Chastain v. City: City wins! The Alternatives Analysis for a revised route continues unabated. Note to Hearne Christopher: Time to remove Chastain from your speed dial to make room for David Cook! Moving on…

Regional v. Starter Line: As an editorial in this week's Business Journal reminds us, this really isn't an either/or proposition. A starter line without a regional vision is dumb and a regional system without a first spike in the ground is impossible. Unfortunately, all of the rhetoric completely ignores the SmartMoves umbrella, even though the lines being drawn on the map are essentially the same. Here's an idea: Create a Plan A and B, then go with Plan B if Plan A fails! May we have our consultant fee now?

Midtown v. Downtown (and everyone else, for that matter): Not much has been made of this topic in the Old School Media, but it just may bubble over soon if 4th District Councilpersons Marcason and Gottstein avoid the tough work of calming down some very animated Hyde Park residents. Fear of encroachment, higher property taxes, and anything else that sounds Super Scary To Neighborhoods may be the thing that unravels the whole project… again. Believe it or not, the East Side "spur" debate is quietly resolving itself through good ol' communication (expect Cleaver, not Linwood). Take heed, Hyde Parkers!

Union Station v. Crown Center: Low on the list to most, but a few vocal proponents insist on the most direct connection possible with the only true bi-state success story (the Station is covering it's own expenses now, thank you very much). Our own informal polling suggests that it's wise to leverage the supposed support of the Hall clan — a first in KC light rail history — versus the symbolic gesture of a shorter walk to another mode of transit. We timed it ourselves and it's a five minute walk through The LINK to the Amtrak ticket counter; future commuter rail operations would likely terminate east of the actual station due to space constraints anyway. Our money's on Crown Center (with good signage pointing the way, never KC's strong point).

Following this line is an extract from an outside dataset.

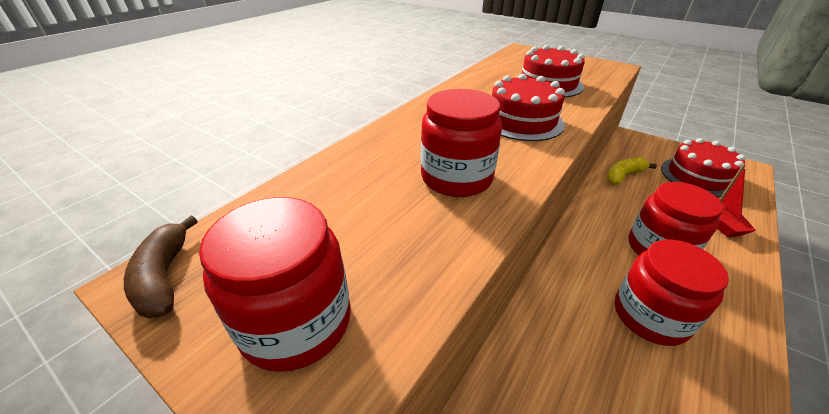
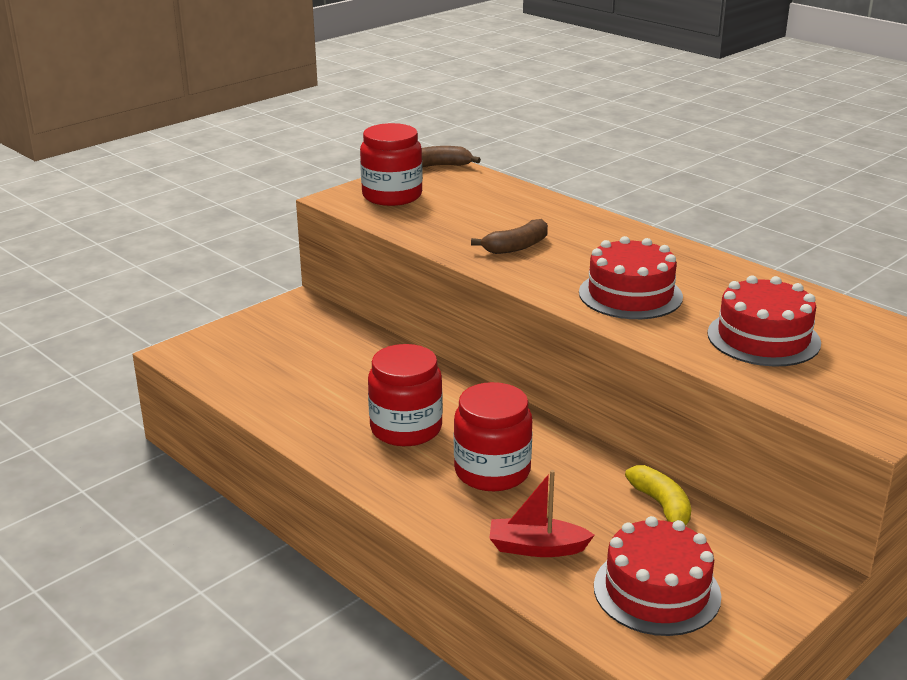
camera: 100 degrees right, 10 degrees down
red jar [421,89,502,197] -> brown banana [471,219,548,254]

Grand v. Walnut v. Main: Oh, those poor parades full of dung-laden horses. Where will they go if light rail steals Grand? Probably the same place they went when we last had light rail (yes, streetcars are light rail… get over it) — it all peacefully co-existed, open-air streetcar-as-parade-float and all. But wait! Downtowners hatched an idea at a recent workshop to use Walnut between Union Station and the River Market as a transit-only corridor. Intended as a way to sway the conversation away from using Main and Walnut as a pair (northbound trains running on one street; southbound on the other — a remarkably dumb idea, but an official "option" nonetheless), it may take on a life of its own. Regardless, our money's on Grand, but expect to see lots of talk on how Walnut might work.